Story Published:
Dec 3, 2008 at 1:15 PM CDT
Story Updated:
Dec 3, 2008 at 7:39 PM CDT
WAYNESVILLE, Mo. -- A man charged with raping and killing his stepdaughter in Barry County last year is scheduled for trial in July 2010. David Spears of Stella could face a death penalty if he's convicted of raping and killing 9-year-old Rowan Ford.
At a hearing here on Wednesday morning, Circuit Judge Tracy Storie granted a motion by prosecutors to force Spears to submit a hair sample for DNA testing. Investigators will compare that hair with hairs found on Rowan's body.
Spears' case is in Pulaski County instead of Barry County to try to ensure a fair outcome. Rowan's disappearance from her home, the search for her, the discovery of her body, and the charges against Spears and his friend, Chris Collings, received extensive coverage in November 2007.
The other circuit judge in the 25th Circuit, Mary Sheffield, is handling Collings' case in Rolla. Collings’ trial is set for March 2010. Sheffield ordered Collings to submit a hair sample for DNA testing.
It's not unusual for death penalty cases to take two years or more to get to trial because of judges' and courtrooms' schedules and the need to give prosecutors and defense attorneys as much time as possible to prepare their cases for juries that will make life-or-death verdicts.
Before Spears entered the courtroom in shackles, law enforcement officers emptied the courtroom and looked under and in the benches for anything that shouldn't be there. It’s part of the tight security surrounding these cases.
”There's going to be a lot of discovery that has to occur. There’ll be depositions of almost all the witnesses and there are numerous witnesses, including FBI, local law enforcement, sheriff's deputies from three different counties,” said Barry County Prosecuting Attorney Johnnie Cox.
It all takes time to hear from those who removed dozens of bags of evidence from Rowan's home in Stella, where she was kidnapped. Among the things found -- a key element – is a hair on Rowan's body discovered during her autopsy. The state believes it's likely a match to one of the two defendants.
Spears' defense attorneys requested the judge allow them to have their own experts look at any DNA evidence that the FBI could destroy in the process of testing. Storie granted that motion.

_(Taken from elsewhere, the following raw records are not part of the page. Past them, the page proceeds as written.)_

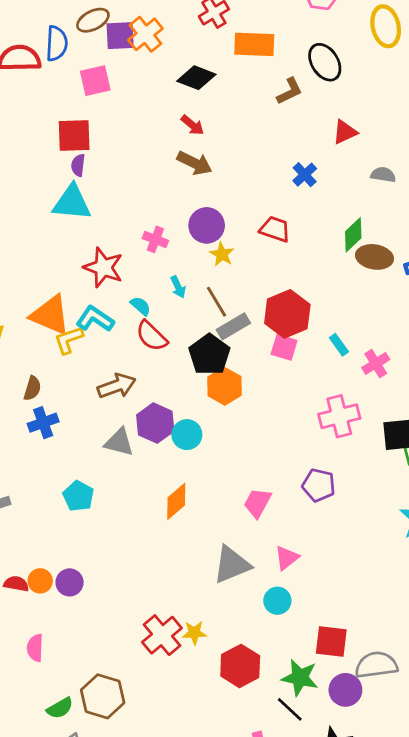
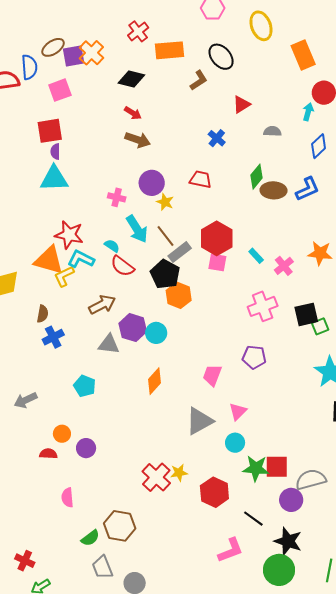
red star: (103, 267) -> (69, 235), moved
cyan arrow: (178, 287) -> (137, 229), size x1.8
orange circle: (40, 581) -> (62, 434), moved
green star: (300, 678) -> (256, 468), moved

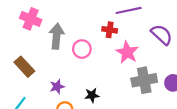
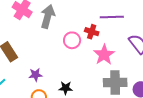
gray arrow: (56, 36) -> (48, 16), moved
pink circle: (82, 49) -> (72, 40), moved

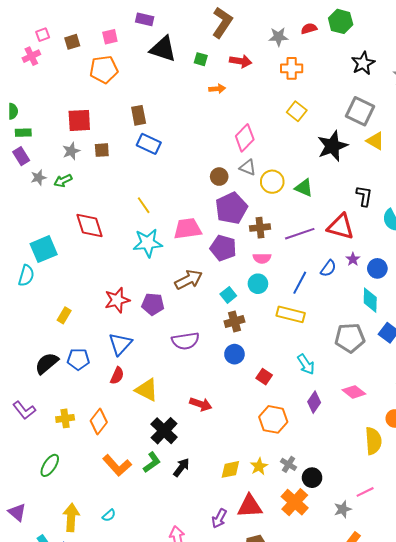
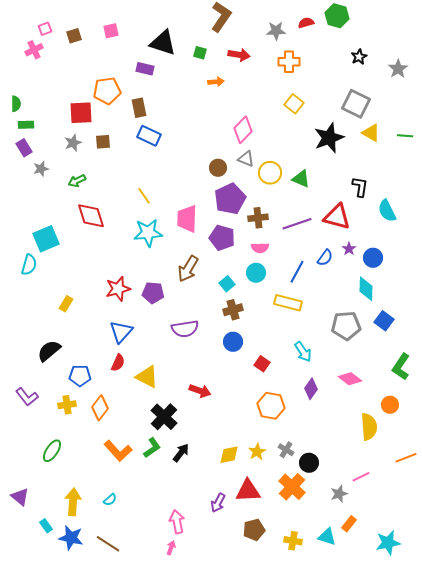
purple rectangle: (145, 19) -> (145, 69), moved
black star: (363, 63) -> (359, 57), size x0.7
orange pentagon: (104, 69) -> (107, 91), moved
green arrow: (63, 181) -> (77, 181), moved
pink trapezoid: (188, 229) -> (187, 219), turned -80
brown arrow: (189, 280) -> (188, 269), turned 148
blue pentagon: (78, 359) -> (80, 376), moved

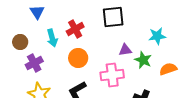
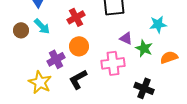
cyan arrow: (52, 38) -> (42, 26), moved, turned -30
purple triangle: (125, 50) -> (126, 38), turned 32
purple cross: (34, 63) -> (56, 59), moved

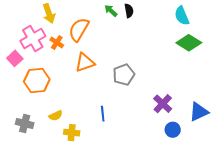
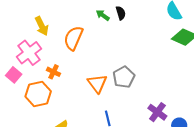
orange cross: (57, 43) -> (54, 72), moved
orange triangle: (85, 63) -> (97, 83), moved, turned -40
purple cross: (163, 104) -> (157, 112), moved

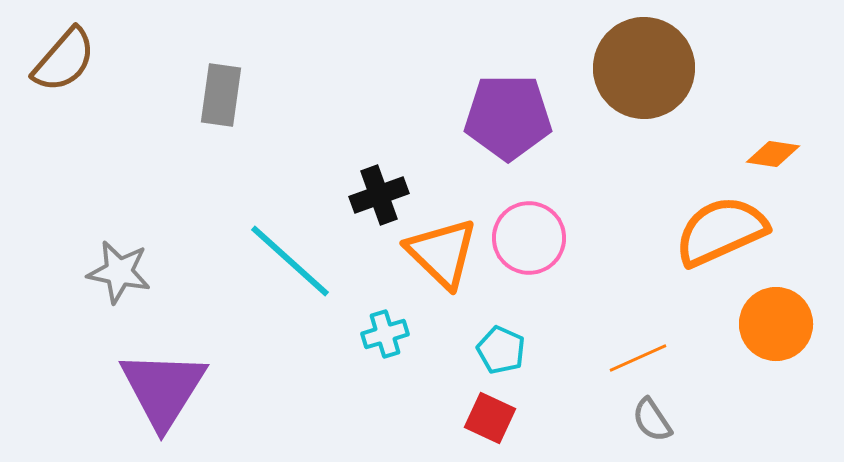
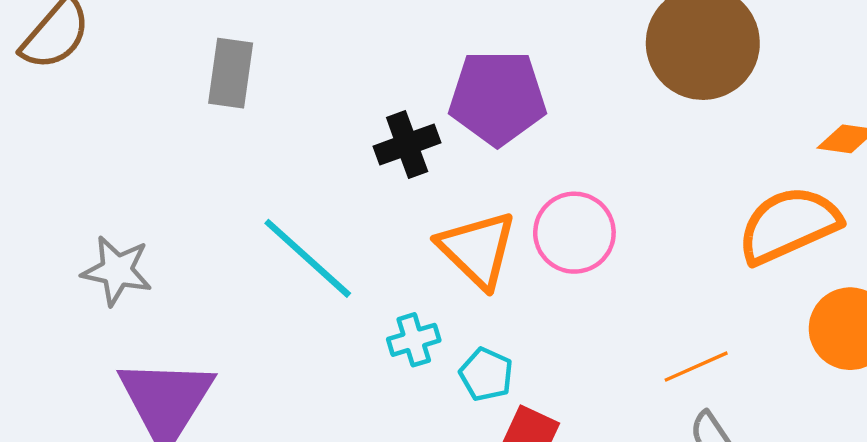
purple pentagon: (508, 117) -> (497, 98), moved
black cross: (379, 195) -> (407, 145), moved
cyan pentagon: (501, 350) -> (486, 374), moved

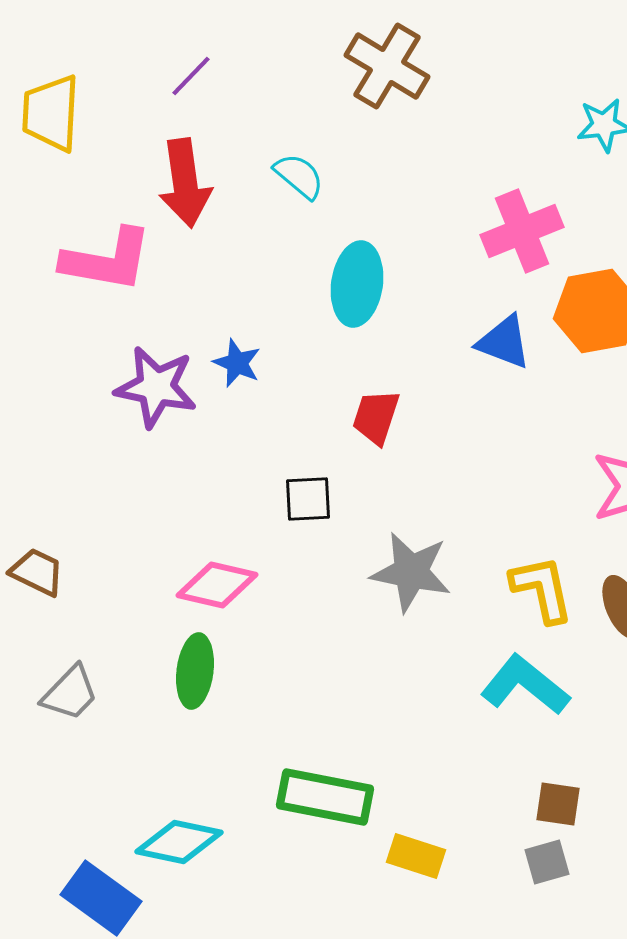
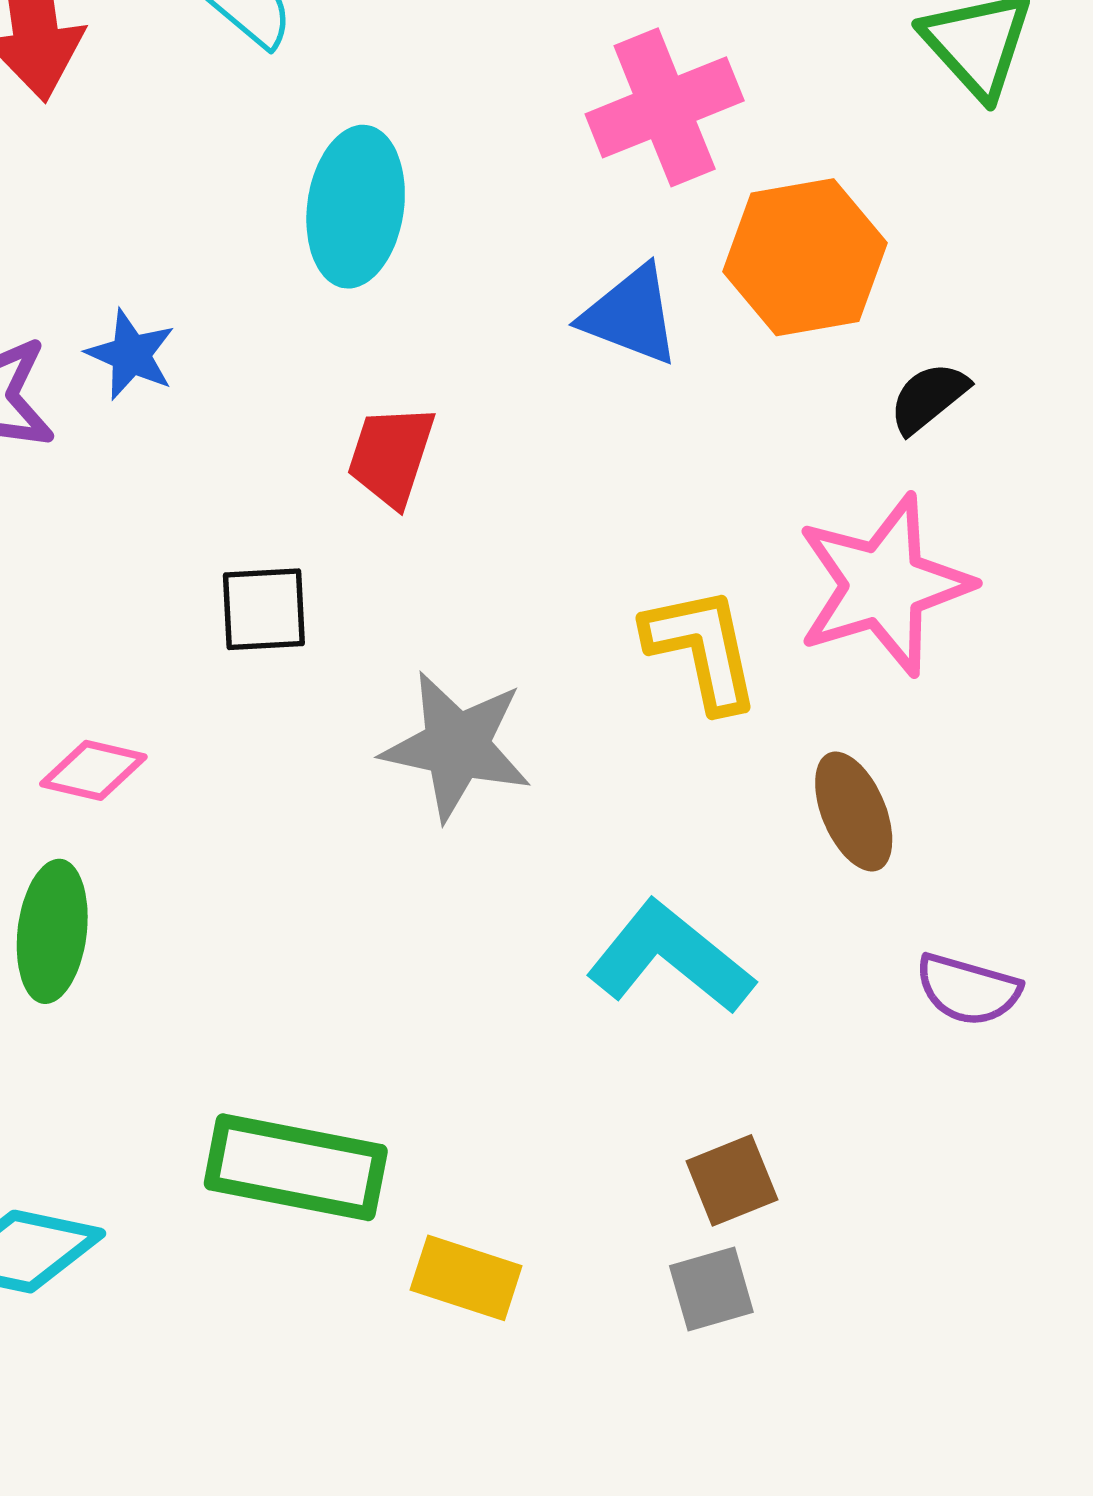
pink diamond: (217, 585) -> (93, 770), size x0.7
yellow L-shape: (542, 589) -> (702, 649), moved
brown square: (558, 804) -> (732, 1180), turned -30

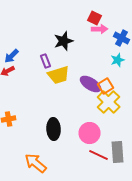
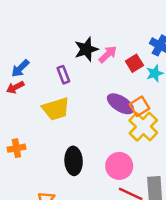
red square: (95, 18) -> (134, 63), moved, turned 32
pink arrow: (100, 29) -> (108, 54), moved, turned -42
yellow trapezoid: (59, 75) -> (56, 109), moved

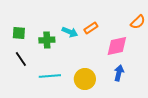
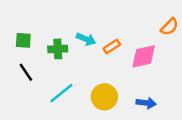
orange rectangle: (91, 28) -> (112, 46), moved
blue arrow: (119, 73) -> (146, 103), moved, turned 84
cyan line: (50, 76) -> (61, 93), turned -35

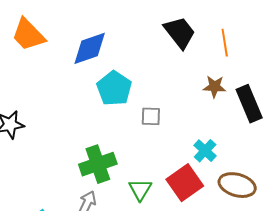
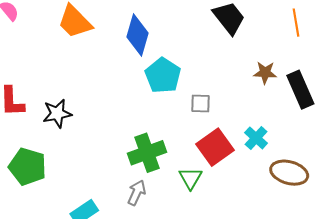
orange line: (225, 43) -> (296, 23), moved
blue diamond: (90, 48) -> (138, 35), turned -54
red square: (185, 183) -> (215, 147), moved

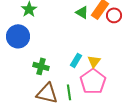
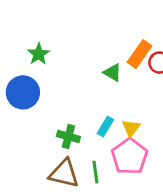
green triangle: (82, 12) -> (112, 73), moved
green cross: (41, 66) -> (68, 136), moved

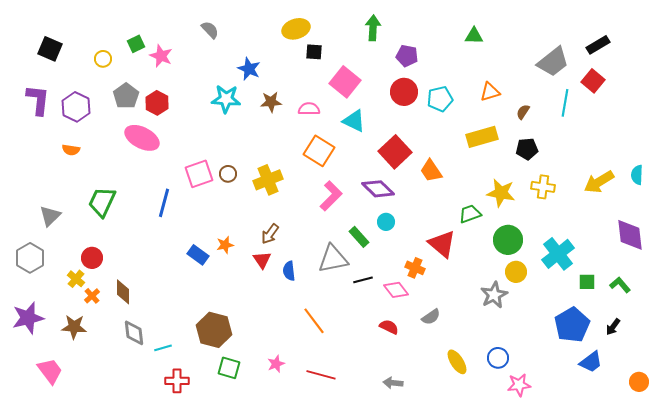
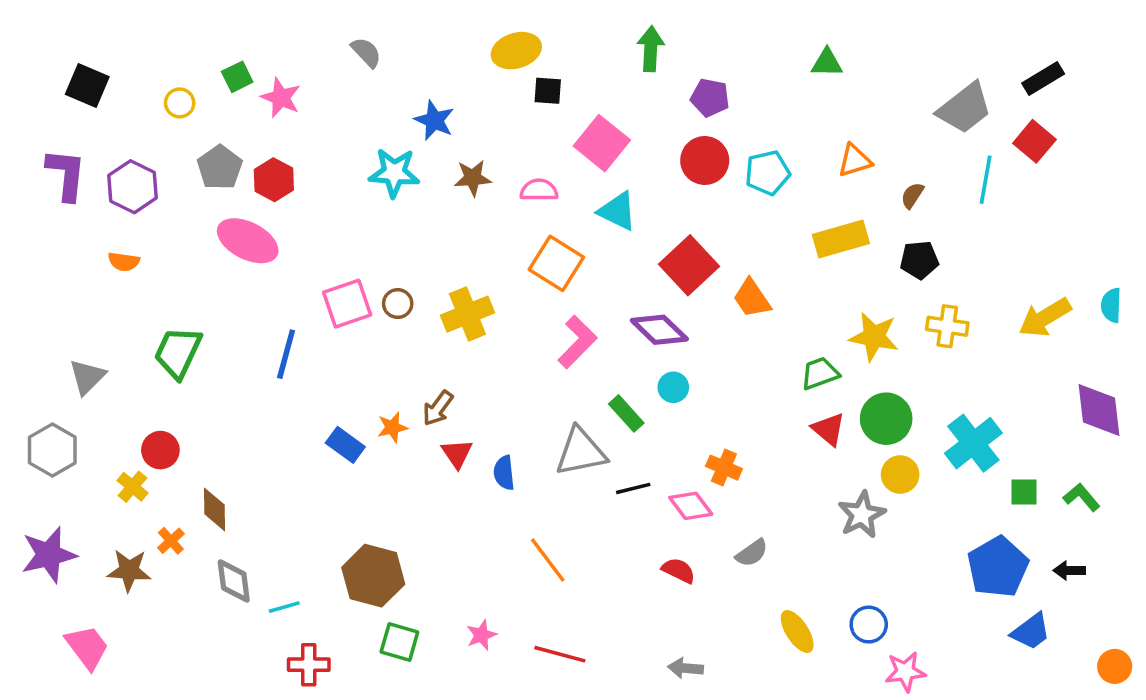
brown arrow: (270, 234) -> (438, 408), moved
red triangle: (442, 244) -> (829, 429), moved, size x0.7
orange cross: (92, 296) -> (171, 541), moved
black arrow: (613, 327) -> (1069, 570), turned 54

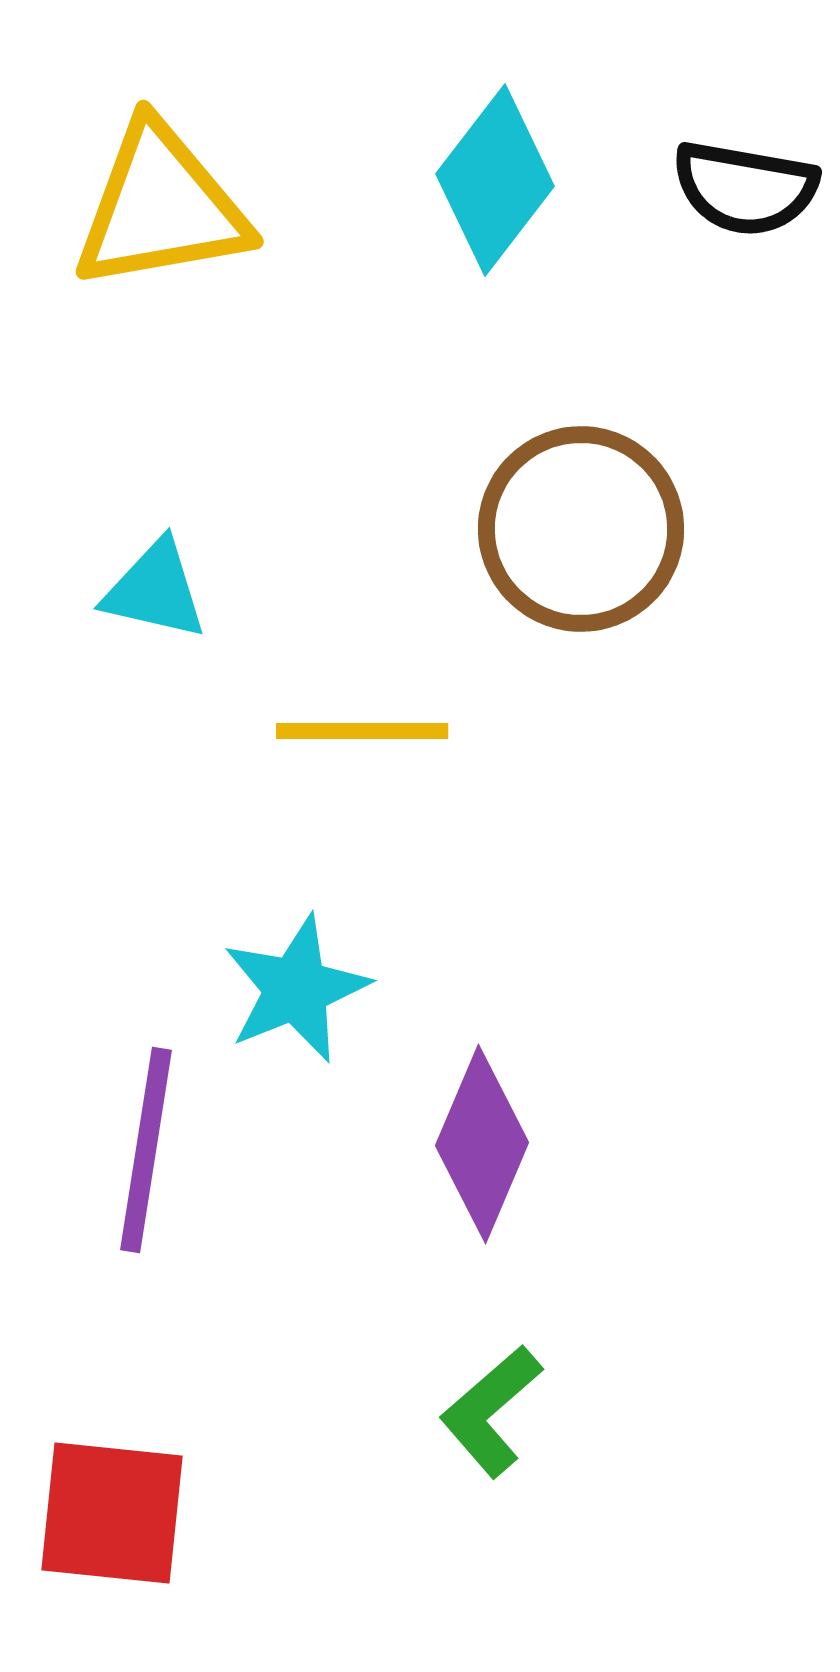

"That's fine. That's fine,” said Cox.
Defense attorneys declined to do an interview after the hearing.
Cox doesn’t think the two trials being so close together will affect the outcomes. He said that's how it worked out with scheduling.
However, the prosecution team is the same for Spears and Collings, so it will be interesting to see how Collings trial turns out since it's first. The defense attorneys are different for the two men.
Court documents show each man admitted to police last November that he killed Rowan. One said it was outside a trailer, the other one said it was inside.
Wednesday was first time that Rowan's mom, Colleen, was not in the courtroom for hearings in the two men’s cases. She divorced David Spears after he was charged with murder.